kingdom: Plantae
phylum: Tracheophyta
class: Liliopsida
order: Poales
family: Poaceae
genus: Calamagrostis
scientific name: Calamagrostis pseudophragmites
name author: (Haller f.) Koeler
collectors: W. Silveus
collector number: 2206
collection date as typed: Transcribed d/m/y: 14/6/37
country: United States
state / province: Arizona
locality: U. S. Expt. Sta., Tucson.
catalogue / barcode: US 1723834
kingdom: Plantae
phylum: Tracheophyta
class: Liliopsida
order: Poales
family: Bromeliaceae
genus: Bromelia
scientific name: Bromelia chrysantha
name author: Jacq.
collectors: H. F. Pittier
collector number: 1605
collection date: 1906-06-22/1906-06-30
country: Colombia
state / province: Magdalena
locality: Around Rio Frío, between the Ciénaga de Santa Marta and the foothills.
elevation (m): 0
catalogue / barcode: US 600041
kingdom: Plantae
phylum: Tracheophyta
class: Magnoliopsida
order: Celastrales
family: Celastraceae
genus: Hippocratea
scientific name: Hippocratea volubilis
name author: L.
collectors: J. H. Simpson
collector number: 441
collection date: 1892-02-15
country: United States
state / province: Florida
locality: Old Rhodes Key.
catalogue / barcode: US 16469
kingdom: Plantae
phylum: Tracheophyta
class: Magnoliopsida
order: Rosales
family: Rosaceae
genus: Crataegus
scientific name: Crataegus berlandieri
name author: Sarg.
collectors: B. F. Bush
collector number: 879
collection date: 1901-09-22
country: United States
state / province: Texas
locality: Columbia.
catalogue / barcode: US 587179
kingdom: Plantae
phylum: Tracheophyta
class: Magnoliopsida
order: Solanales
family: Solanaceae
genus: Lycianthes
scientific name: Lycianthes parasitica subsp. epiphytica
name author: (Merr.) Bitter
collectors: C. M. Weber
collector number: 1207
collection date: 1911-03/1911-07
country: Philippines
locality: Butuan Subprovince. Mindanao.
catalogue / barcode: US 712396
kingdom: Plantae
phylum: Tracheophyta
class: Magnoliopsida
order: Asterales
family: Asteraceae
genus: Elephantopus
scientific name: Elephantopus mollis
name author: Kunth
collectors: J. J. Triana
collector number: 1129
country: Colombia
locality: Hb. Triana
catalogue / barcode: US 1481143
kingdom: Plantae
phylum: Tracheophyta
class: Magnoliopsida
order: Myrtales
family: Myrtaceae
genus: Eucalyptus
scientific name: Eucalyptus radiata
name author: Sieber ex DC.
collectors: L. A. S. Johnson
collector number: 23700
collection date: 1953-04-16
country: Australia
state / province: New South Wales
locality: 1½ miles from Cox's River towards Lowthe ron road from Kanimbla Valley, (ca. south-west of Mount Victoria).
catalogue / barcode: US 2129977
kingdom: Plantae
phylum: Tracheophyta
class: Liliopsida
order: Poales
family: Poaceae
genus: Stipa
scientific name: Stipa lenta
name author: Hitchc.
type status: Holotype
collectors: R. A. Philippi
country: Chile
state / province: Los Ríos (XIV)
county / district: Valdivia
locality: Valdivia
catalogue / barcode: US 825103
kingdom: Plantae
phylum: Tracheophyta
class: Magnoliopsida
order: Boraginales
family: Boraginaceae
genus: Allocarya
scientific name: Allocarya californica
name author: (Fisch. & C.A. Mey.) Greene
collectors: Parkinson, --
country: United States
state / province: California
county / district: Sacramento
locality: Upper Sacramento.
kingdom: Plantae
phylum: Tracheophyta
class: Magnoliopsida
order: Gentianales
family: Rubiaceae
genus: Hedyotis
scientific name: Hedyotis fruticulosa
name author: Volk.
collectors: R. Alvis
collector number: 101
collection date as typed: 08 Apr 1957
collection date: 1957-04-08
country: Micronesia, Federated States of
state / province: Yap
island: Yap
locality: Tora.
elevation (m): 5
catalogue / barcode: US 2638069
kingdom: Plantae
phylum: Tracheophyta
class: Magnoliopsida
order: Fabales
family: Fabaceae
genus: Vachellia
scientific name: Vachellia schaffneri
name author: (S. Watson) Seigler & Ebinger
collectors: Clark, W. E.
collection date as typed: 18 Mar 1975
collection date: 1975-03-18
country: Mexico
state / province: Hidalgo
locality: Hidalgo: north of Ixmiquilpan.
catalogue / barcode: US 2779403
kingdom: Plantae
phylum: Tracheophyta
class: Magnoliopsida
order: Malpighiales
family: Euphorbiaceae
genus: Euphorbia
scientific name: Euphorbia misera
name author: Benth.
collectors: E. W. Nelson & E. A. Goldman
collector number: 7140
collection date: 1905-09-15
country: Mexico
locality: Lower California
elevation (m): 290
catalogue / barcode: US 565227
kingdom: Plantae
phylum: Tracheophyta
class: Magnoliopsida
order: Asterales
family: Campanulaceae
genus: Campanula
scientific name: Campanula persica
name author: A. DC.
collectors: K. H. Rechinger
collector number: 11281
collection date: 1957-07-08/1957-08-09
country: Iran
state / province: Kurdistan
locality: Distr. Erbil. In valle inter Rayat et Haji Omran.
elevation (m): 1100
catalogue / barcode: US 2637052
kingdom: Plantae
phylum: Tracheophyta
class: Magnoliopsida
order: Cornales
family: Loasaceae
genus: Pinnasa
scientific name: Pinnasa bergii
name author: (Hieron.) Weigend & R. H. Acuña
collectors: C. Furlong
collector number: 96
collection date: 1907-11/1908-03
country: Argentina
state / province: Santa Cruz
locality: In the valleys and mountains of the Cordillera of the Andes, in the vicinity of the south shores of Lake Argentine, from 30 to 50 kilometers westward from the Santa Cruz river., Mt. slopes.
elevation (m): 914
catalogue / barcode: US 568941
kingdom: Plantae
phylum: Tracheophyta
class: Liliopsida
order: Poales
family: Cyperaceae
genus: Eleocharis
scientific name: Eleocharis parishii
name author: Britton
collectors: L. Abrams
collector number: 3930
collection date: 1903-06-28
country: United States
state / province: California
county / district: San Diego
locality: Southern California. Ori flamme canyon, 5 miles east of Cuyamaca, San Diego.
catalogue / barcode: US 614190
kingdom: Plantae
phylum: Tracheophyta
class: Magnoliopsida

━━━━

PROMPT => Please write out the entries again from the line with "name author: (Fisch. & C.A. Mey.) Greene" up to and including the line with "collectors: K. H. Rechinger", swapping "locality" for "place" and keeping everything else the same.

EXPECTED OUTPUT =>
name author: (Fisch. & C.A. Mey.) Greene
collectors: Parkinson, --
country: United States
state / province: California
county / district: Sacramento
place: Upper Sacramento.
kingdom: Plantae
phylum: Tracheophyta
class: Magnoliopsida
order: Gentianales
family: Rubiaceae
genus: Hedyotis
scientific name: Hedyotis fruticulosa
name author: Volk.
collectors: R. Alvis
collector number: 101
collection date as typed: 08 Apr 1957
collection date: 1957-04-08
country: Micronesia, Federated States of
state / province: Yap
island: Yap
place: Tora.
elevation (m): 5
catalogue / barcode: US 2638069
kingdom: Plantae
phylum: Tracheophyta
class: Magnoliopsida
order: Fabales
family: Fabaceae
genus: Vachellia
scientific name: Vachellia schaffneri
name author: (S. Watson) Seigler & Ebinger
collectors: Clark, W. E.
collection date as typed: 18 Mar 1975
collection date: 1975-03-18
country: Mexico
state / province: Hidalgo
place: Hidalgo: north of Ixmiquilpan.
catalogue / barcode: US 2779403
kingdom: Plantae
phylum: Tracheophyta
class: Magnoliopsida
order: Malpighiales
family: Euphorbiaceae
genus: Euphorbia
scientific name: Euphorbia misera
name author: Benth.
collectors: E. W. Nelson & E. A. Goldman
collector number: 7140
collection date: 1905-09-15
country: Mexico
place: Lower California
elevation (m): 290
catalogue / barcode: US 565227
kingdom: Plantae
phylum: Tracheophyta
class: Magnoliopsida
order: Asterales
family: Campanulaceae
genus: Campanula
scientific name: Campanula persica
name author: A. DC.
collectors: K. H. Rechinger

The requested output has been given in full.